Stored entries
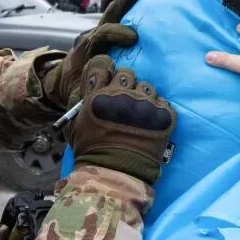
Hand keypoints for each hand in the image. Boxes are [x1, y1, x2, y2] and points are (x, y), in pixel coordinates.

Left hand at [44, 0, 144, 107]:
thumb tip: (100, 101)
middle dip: (124, 0)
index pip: (100, 36)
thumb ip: (86, 99)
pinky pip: (118, 17)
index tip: (133, 37)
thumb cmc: (70, 90)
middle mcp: (91, 37)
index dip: (115, 34)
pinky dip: (129, 5)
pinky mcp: (105, 34)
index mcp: (85, 50)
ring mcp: (98, 33)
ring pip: (113, 12)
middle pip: (108, 15)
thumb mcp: (76, 97)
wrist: (58, 81)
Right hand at [70, 56, 174, 184]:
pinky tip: (151, 122)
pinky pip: (162, 101)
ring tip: (139, 113)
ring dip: (142, 96)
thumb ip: (83, 102)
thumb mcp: (76, 125)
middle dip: (125, 84)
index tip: (108, 79)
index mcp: (97, 95)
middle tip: (124, 99)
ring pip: (146, 86)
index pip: (102, 64)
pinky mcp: (162, 115)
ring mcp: (144, 104)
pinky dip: (157, 110)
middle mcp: (121, 95)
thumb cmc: (92, 153)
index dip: (105, 70)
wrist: (116, 175)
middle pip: (127, 73)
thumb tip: (93, 87)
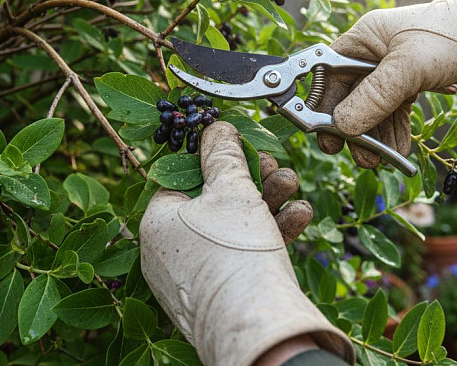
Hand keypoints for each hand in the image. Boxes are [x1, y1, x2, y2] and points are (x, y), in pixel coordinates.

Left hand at [140, 121, 353, 365]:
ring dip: (268, 202)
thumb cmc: (235, 255)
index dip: (214, 158)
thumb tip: (216, 128)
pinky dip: (270, 234)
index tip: (242, 146)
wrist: (261, 328)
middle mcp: (170, 252)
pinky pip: (244, 255)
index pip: (181, 177)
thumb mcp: (232, 190)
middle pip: (213, 201)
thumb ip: (223, 154)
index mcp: (158, 222)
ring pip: (234, 228)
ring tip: (293, 186)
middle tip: (275, 165)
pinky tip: (299, 216)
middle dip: (252, 179)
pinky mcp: (225, 294)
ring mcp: (197, 277)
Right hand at [317, 0, 456, 167]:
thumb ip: (374, 98)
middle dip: (355, 128)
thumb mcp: (409, 69)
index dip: (323, 104)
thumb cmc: (454, 38)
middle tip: (361, 156)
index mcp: (363, 37)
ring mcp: (393, 68)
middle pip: (350, 96)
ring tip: (381, 161)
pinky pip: (394, 110)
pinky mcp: (412, 81)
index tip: (323, 134)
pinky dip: (395, 130)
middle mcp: (373, 52)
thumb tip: (342, 126)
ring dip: (376, 135)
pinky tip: (399, 151)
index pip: (328, 74)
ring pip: (374, 108)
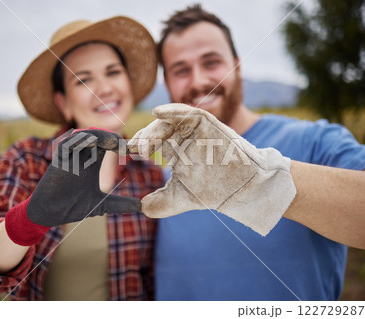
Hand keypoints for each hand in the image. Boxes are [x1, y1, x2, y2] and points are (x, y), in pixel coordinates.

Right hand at [27, 129, 140, 226]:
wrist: (51, 215)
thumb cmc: (73, 206)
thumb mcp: (102, 204)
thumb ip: (120, 204)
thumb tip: (140, 206)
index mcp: (93, 163)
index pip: (107, 145)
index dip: (119, 144)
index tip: (131, 150)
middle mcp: (82, 157)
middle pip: (97, 137)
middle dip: (111, 137)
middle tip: (123, 145)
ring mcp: (70, 158)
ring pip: (83, 136)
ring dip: (97, 135)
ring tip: (111, 141)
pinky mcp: (58, 161)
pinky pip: (67, 144)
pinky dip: (78, 141)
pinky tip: (92, 142)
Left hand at [128, 103, 295, 235]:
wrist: (242, 190)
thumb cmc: (214, 191)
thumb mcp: (181, 197)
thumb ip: (161, 202)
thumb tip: (141, 208)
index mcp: (175, 151)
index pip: (151, 144)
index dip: (137, 147)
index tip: (122, 154)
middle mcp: (182, 138)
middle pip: (157, 131)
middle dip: (144, 139)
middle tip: (134, 150)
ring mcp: (195, 130)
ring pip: (169, 121)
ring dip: (154, 129)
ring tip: (144, 143)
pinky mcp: (208, 124)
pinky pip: (189, 112)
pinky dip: (173, 110)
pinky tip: (158, 113)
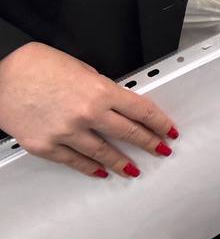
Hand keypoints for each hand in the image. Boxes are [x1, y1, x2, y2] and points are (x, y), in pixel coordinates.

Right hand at [0, 41, 176, 178]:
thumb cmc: (32, 66)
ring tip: (134, 168)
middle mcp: (87, 114)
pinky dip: (89, 168)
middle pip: (129, 133)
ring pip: (104, 152)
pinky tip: (99, 171)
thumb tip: (112, 100)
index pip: (141, 110)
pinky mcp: (46, 146)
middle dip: (150, 143)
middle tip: (161, 149)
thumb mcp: (77, 67)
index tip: (168, 130)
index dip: (159, 123)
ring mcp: (67, 133)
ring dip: (122, 162)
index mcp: (100, 90)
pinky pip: (74, 161)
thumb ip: (98, 85)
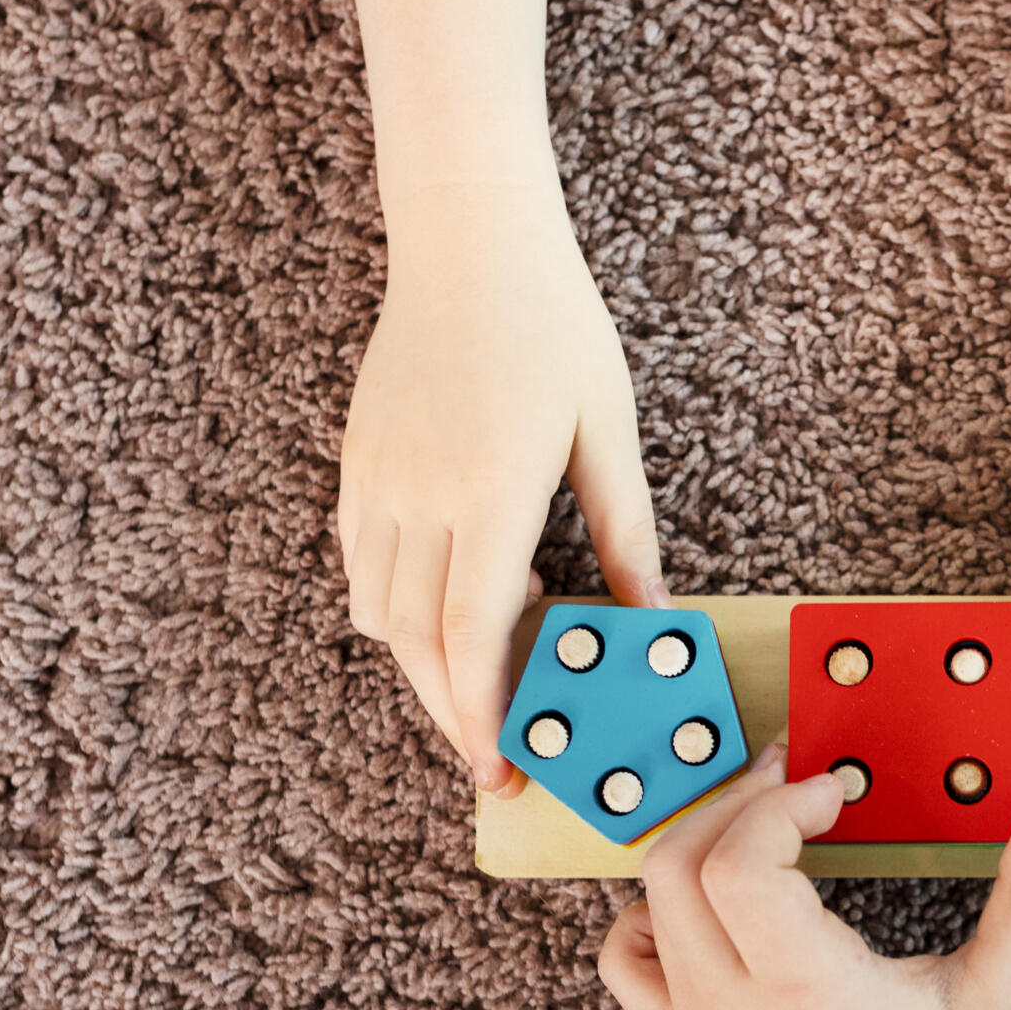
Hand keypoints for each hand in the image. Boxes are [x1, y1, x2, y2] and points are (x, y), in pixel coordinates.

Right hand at [337, 180, 665, 797]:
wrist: (467, 242)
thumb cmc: (554, 327)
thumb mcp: (610, 432)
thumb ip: (627, 532)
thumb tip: (654, 615)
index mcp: (490, 491)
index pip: (471, 633)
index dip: (481, 713)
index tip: (498, 768)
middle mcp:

## Your goal
Go through the records and copy each line with "Left" in it.

## Response to the exercise
Left hand at [44, 0, 144, 107]:
Left hand at [140, 121, 353, 365]:
Left hand at [128, 103, 295, 235]:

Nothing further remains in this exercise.